Una de las principales causas de nuestro atraso económico y social puede atribuirse a nuestra reducida productividad y rendimiento microsocial. Lo que en buena medida puede deberse, entre otros factores, a lo que los psicólogos behavioristas han bautizado técnicamente como procrastinación, tendencia a retrasar actividades importantes con metas relativamente precisas en el tiempo. Este es un fenómeno consuetudinario de nuestro comportamiento individual que tiene efectos micropsicológicos y macroeconómicos perjudiciales.
Nuestra tendencia habitual a postergar tareas importantes, realizando –a cambio– trabajos de poca importancia o menos estresantes, a la larga afecta para mal las acciones de la vida diaria personal, alcanzando hasta a un 50% de la población. Todos caemos en esta anomalía de vez en cuando. Sin embargo, si llega a ser permanente, se convierte en patología y, como tal, en trabajo para psiquiatras.
Son bien conocidos los casos paradigmáticos de procrastinación: los burócratas que dicen que “pronto” aprobarán todos los trámites pendientes, ministros y congresistas que juran que “en pocos días” aprobarán una ley para resolver el problema de la inseguridad ciudadana, los policías de tránsito que se comprometen –“desde mañana”– a no cobrar nunca más coima alguna, etc.
Se sabe que son pocos los que cumplen esas metas y muchos los que postergan –una y otra vez– la meta autoimpuesta (entre 15% y 20% de los mayores de edad). Y nótese que quienes sufrimos de ‘postergacionitis’ siempre tenemos una excusa supuestamente bien justificada para demorar o incumplir lo propuesto. Como tal es parte sustancial de nuestra “cultura nacional”. Las causas de esta anomalía son diversas: falta de autocontrol, autosobrevaluación, débil voluntad, temor al fracaso, irresponsabilidad, autoengaño, inestabilidad emocional o una combinación de varios.

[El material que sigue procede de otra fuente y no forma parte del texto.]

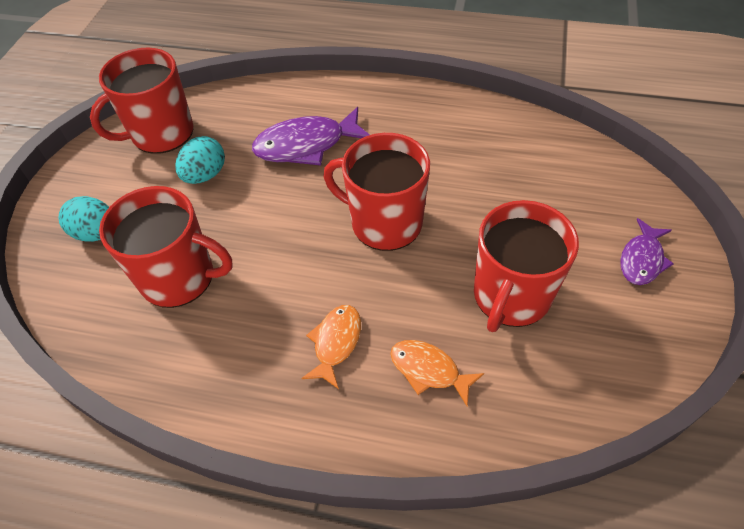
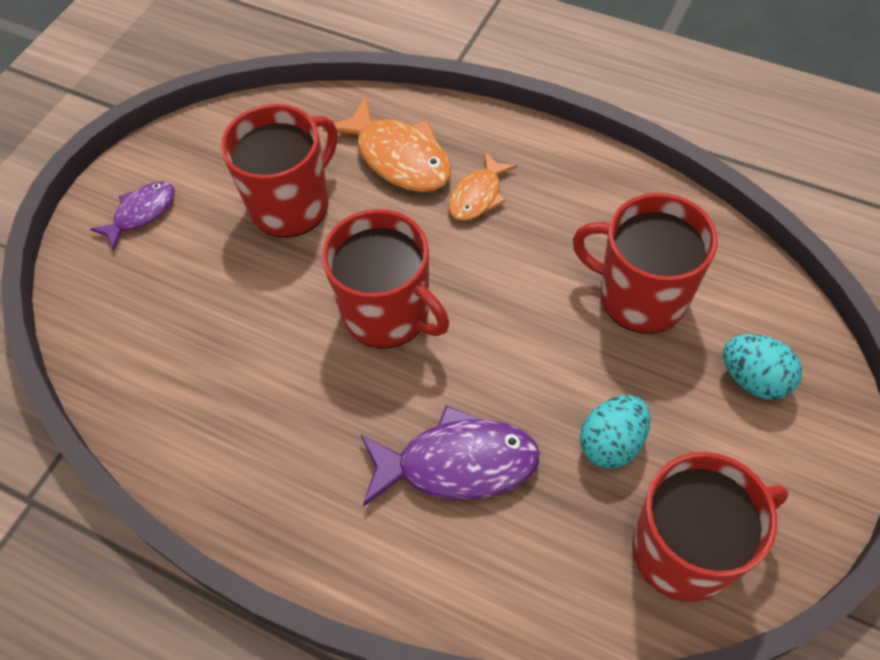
camera: 165 degrees left, 5 degrees up
(429, 370) = (399, 157): orange fish -> orange fish, size x1.66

Son dos las opciones –desde extremos opuestos– para acabar con la procrastinación. La más adecuada ha sido detectada por el psicólogo Dan Ariely para el caso de la elaboración de monografías por parte de estudiantes universitarios. A base de sus experimentos, se concluye que el mejor método consiste en que los estudiantes presenten dos o tres avances del trabajo a lo largo del semestre. Los que respetaban esta norma por etapas obtenían la mejor nota y los que elaboraban y presentaban el trabajo a última hora pasaban con las justas. Este principio de cumplir lo propuesto “por etapas”, más que “de golpe”, es perfectamente aplicable a la mayoría de casos en que nos amenaza la procrastinación.
Un método más cruel, en apariencia exitosamente comprobado, consiste en ajustar a quienes han caído en la ‘postergacionitis’ una pulsera parecida a un reloj, que se conoce como Pavlok (en honor al fisiólogo ruso Iván Pavlov). Según los hábitos o comportamientos que uno quiere modificar, ese aparato le avisará si no está cumpliendo su promesa. Primero le advierte de su retraso con una vibración (un ‘rin-rin’ o ‘pip-pip’), cuyo sonido va aumentando a medida que se reduce el tiempo para cumplir la autopromesa. Si ello no funciona, le propina automáticamente un electroshock que puede pasar paulatinamente de 50 voltios hasta los 340 [sic]. Este artefacto costará US$200 cuando salga al mercado a mediados del próximo año. Ya se han ordenado mil pedidos, aunque usted no lo crea.